▶ **Extrait retenu**
▶

Une véritable bombe vient de tomber sur le monde municipal québécois. Le maire de Laval, Gilles Vaillancourt, aurait offert 10 000$ en argent comptant à Serge Ménard alors qu'il était candidat péquiste en 1993. M. Ménard a fait cette déclaration fracassante sur les ondes de Radio-Canada lundi soir.

Mis à jour le 16 nov. 2010
Daphné Cameron et Denis Lessard LA PRESSE

Le député du Bloc québécois a révélé sur les ondes de la télévision d'État que le maire Vaillancourt lui avait offert une enveloppe d'argent lors de l'élection partielle dans Laval-des-Rapides en 1993. Ce dernier aurait fait ce geste à son bureau à l'hôtel de ville.



«C'était une enveloppe. Elle n'était pas brune, elle était blanche. Elle était à moitié ouverte quand il l'a présentée sur le bureau. Il y avait vraiment une liasse de billets de différentes couleurs. Je voyais des billets roses. J'ai l'impression qu'il y avait des billets de mille», a raconté M. Ménard au reporter Christian Latreille.

M. Ménard affirme qu'à l'époque, il n'a pas pris contact avec la police, mais il aurait refusé l'argent sur-le-champ. «J'ai fait tout de suite: "Écoutez, monsieur le maire, vous connaissez la loi électorale. Les dons sont limités à 3000$ et doivent être faits par chèque. Si vous voulez contribuer à ma caisse, faites-moi un chèque et votre nom sera publié."»

Une gêne s'est ensuite installée, selon Serge Ménard. «Il est devenu très rouge. La sueur perlait sur son front. Il était très mal à l'aise.»

◀

▶ **Données fournies**
▶

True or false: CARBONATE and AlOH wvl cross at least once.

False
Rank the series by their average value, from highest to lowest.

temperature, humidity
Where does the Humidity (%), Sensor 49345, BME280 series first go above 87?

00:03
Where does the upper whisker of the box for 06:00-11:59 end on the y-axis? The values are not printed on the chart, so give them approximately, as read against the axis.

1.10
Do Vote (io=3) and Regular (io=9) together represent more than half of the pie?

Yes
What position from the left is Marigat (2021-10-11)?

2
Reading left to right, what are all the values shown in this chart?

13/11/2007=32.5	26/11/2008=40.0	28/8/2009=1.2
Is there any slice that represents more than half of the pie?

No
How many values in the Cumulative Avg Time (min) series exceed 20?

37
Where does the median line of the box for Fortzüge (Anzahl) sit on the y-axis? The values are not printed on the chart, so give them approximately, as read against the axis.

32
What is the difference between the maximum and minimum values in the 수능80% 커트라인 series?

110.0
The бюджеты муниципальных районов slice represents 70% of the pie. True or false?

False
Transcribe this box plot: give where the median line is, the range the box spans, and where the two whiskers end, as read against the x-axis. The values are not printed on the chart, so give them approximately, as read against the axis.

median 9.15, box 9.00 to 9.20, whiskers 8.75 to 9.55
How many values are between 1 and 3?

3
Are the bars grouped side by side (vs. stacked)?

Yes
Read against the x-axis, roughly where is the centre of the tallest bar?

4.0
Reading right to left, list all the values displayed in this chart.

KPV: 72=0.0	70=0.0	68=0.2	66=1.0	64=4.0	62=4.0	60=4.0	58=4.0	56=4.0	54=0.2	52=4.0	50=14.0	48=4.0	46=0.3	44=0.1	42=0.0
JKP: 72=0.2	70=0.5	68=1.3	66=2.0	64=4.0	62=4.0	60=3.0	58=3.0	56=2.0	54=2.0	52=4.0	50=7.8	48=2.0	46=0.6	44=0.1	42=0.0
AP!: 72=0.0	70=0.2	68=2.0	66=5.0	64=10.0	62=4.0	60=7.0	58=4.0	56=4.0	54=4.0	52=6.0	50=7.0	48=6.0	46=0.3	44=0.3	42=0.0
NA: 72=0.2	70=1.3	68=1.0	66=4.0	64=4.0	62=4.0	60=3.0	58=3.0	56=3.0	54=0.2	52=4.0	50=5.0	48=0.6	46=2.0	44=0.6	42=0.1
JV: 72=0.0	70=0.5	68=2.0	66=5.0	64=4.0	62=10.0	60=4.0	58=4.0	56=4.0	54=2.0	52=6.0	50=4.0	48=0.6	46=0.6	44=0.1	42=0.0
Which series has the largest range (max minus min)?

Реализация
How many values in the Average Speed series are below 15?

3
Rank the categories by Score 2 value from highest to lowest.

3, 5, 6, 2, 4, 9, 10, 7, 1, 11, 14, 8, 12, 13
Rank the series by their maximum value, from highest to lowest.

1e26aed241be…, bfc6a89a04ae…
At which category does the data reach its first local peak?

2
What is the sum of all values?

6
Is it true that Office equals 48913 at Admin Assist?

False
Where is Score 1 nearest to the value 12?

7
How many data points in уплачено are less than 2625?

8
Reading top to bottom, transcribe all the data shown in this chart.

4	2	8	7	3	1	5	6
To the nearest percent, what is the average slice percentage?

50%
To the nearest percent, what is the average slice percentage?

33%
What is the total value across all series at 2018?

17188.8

◀

▶ **Consignes de l'exercice**
a – D'après l'article sur le maire Vaillancourt, à quel montant les dons électoraux étaient-ils limités selon Serge Ménard ?
b – Recopiez textuellement le passage de l'article sur le maire Vaillancourt compris entre « Mis à jour le » et « l'hôtel de ville. », bornes incluses.
c – Poursuivez la rédaction de l'article sur le maire Vaillancourt à partir de l'endroit où il s'interrompt.

▶ **Réponses attendues**
a – Ils étaient limités à 3000$ et devaient être faits par chèque.

b –
Mis à jour le 16 nov. 2010
Daphné Cameron et Denis Lessard LA PRESSE

Le député du Bloc québécois a révélé sur les ondes de la télévision d'État que le maire Vaillancourt lui avait offert une enveloppe d'argent lors de l'élection partielle dans Laval-des-Rapides en 1993. Ce dernier aurait fait ce geste à son bureau à l'hôtel de ville.

c –
Le maire nie tout

Le maire Vaillancourt n'a pas répondu aux appels de La Presse lundi. Nous avons laissé un message à sa femme, qui était à son domicile, ainsi qu'à son nouvel attaché de presse, Jean-Maurice Duddin.

Dans un communiqué de presse publié vers 21h30, le maire a «catégoriquement» nié les informations données par M. Ménard. «C'est totalement faux!» peut-on y lire.

«M. Vaillancourt tient à préciser que c'est M. Ménard qui lui a demandé de l'appuyer lors de sa première campagne électorale dans une circonscription de Laval et qu'il lui a plutôt suggéré de se tourner vers des sympathisants du Parti québécois, affirme le communiqué. Le maire de Laval se questionne sur les motivations véritables qui pourraient amener un ex-ministre de la Sécurité publique et de la Justice, 17 ans après une prétendue illégalité, à faire de telles déclarations.»

Un autre cas

Le reportage de Radio-Canada a également avancé qu'en 2002, le maire Vaillancourt aurait offert «plusieurs milliers de dollars» au député libéral de Vimont, Vincent Auclair.

Joint lundi, ce dernier a d'abord nié avec véhémence avoir «reçu ou accepté quoi que ce soit de près ou de loin». «Pour moi, c'est un non-sens total», a-t-il lancé dans un premier temps. Il a toutefois refusé de faire des commentaires lorsqu'on lui a demandé si le maire lui avait «offert» de l'argent liquide. «Je voudrais d'abord voir le reportage», a-t-il dit en reconnaissant avoir rencontré le journaliste de Radio-Canada.

Le communiqué publié par le cabinet du maire ne faisait toutefois pas référence au cas de M. Auclair.

Retrait du maire

Le Mouvement lavallois, groupe d'opposition politique qui n'a pas d'élu au conseil municipal, a vivement réagi aux révélations divulguées lundi. Le Mouvement exige que le maire Vaillancourt se retire de ses fonctions en attendant qu'une enquête soit menée.

«Si c'est vrai, c'est sûr que c'est scandaleux, a déclaré David De Cotis, président du Mouvement lavallois. Je salue le courage de M. Ménard d'avoir dénoncé ce qu'il s'est produit.»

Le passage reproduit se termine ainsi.